McKeever joined the Queen's Own Rifles of Canada, a militia unit, as a private. He remained with them until November, 1916, when he was accepted into the Royal Flying Corps. He sailed for England for training on 25 November 1916. He was commissioned a probationary lieutenant on 5 December.

Following training, he was assigned on 28 May 1917 to No. 11 Squadron, which was flying obsolete F.E.2s. They re-equipped shortly thereafter with Bristol F.2A fighters, sometimes referred to as the Brisfit. Among McKeever's tasks were photographic reconnaissance, with his observer wielding a hand-held camera and taking the photos. Although the Brisfit could do this job well, it was as fast as the Fokkers that opposed it, as well as maneuverable enough to be flown like a single-seater.

McKeever began his career as an ace by destroying a D.V on 26 June 1917 and sending down another out of control. On 7 July, he and Powell knocked down three more, with one destroyed and two falling uncontrollably out of the battle. McKeever would repeat this feat of triple victories on three more occasions, on 5 August, 23 September, and 31 October 1917.

On 3 October, when his score reached 20, Lieutenant McKeever was awarded a Bar to the Military Cross he had gained a month prior.

On 30 November 1917, while flying Brisfit A7288, he ended his career by attacking two German two-seaters protected by a flight of seven Albatros D.Vs. The D.Vs paid dearly for their protective role, as McKeever and Powell destroyed four of them, one of which burned. When Powell's gun failed, McKeever feigned being shot down and dived out the battle. He leveled off at only 25 feet altitude and, hidden from enemy planes by a shield of fog, hightailed for home. The remaining Germans broke off contact. This epic battle earned the Distinguished Service Order for Captain McKeever.

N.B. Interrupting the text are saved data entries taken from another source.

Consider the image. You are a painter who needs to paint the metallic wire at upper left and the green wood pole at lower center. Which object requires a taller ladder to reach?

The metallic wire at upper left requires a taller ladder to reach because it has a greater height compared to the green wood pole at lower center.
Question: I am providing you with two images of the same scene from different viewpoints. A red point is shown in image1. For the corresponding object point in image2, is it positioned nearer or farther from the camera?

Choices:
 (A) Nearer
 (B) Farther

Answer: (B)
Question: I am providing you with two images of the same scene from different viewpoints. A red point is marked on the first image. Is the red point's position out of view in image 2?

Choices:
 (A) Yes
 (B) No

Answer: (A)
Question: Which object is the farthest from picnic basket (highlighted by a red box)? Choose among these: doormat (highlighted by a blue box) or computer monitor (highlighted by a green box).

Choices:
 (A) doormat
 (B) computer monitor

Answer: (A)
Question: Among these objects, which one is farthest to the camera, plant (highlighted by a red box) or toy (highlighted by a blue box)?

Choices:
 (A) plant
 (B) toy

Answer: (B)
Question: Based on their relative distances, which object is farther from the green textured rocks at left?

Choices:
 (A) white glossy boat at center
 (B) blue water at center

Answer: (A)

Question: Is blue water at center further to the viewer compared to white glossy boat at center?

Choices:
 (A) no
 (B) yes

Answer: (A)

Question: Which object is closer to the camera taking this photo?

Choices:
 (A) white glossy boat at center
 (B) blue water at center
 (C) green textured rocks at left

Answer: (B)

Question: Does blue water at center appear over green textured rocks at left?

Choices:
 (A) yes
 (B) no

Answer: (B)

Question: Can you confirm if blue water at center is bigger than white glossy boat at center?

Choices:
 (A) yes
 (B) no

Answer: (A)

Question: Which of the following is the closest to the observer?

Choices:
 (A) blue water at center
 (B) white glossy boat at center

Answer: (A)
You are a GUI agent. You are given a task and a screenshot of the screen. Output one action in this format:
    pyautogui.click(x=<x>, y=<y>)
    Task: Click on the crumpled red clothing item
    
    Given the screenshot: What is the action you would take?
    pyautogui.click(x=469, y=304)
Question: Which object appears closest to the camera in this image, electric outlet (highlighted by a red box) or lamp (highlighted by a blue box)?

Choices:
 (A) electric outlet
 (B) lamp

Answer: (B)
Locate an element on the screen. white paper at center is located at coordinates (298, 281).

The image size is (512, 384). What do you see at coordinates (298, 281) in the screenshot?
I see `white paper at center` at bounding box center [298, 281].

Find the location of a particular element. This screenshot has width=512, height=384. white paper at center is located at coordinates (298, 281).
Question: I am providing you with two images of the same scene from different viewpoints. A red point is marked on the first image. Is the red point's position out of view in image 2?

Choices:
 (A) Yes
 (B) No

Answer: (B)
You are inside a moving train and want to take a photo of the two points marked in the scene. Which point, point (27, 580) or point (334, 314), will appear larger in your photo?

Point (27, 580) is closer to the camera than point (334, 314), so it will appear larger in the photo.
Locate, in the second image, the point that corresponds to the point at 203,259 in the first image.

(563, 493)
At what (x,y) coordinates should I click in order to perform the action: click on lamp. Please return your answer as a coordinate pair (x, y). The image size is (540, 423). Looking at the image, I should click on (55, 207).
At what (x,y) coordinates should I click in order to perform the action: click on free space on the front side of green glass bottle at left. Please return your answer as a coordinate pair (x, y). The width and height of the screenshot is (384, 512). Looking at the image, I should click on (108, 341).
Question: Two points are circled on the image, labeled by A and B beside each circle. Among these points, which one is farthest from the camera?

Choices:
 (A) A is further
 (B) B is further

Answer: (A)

McKeever would score all 31 of his victories while flying the two-seater fighter, becoming one of the RFC/RAF's leading two-seater fighter pilot ace. All but two of those triumphs were over German Albatros D.V fighters. Seven different gunners/observers shared his victories. One of these, Lieutenant Leslie Powell, became an ace in his own right, with 19 successes, 18 of which were in tandem with McKeever.

Mckeever and his gunners's 31-claim tally consisted of 18 destroyed and 13 'out of control'.

Major A.E. McKeever, Commanding Officer, No. 1 Squadron, C.A.F. with captured Fokker D. VII aircraft of the German Air Force, Upper Heyford, Oxon., 1919
Major A.E. McKeever, Commanding Officer, No. 1 Squadron, C.A.F. with captured Fokker D. VII aircraft of the German Air Force, Upper Heyford, Oxon., 1919

On 25 January 1918, both pilot and observer were withdrawn from combat and shipped home. Major McKeever joined fellow aces William Bishop and Raymond Collishaw in establishing the Canadian Air Force. McKeever organized No 1 Squadron of the new air force, and served as its commanding officer. The war ended before the new squadron could take its Sopwith Dolphins to battle. Canada's government then dissolved the fledgling air force.

With war's end, McKeever accepted a job managing an airfield at Mineola, New York. Before he could start work, he was involved in an auto accident in his home town of Listowel. He broke his leg, complications set in, and he died of cerebral thrombosis on Christmas Day, 1919.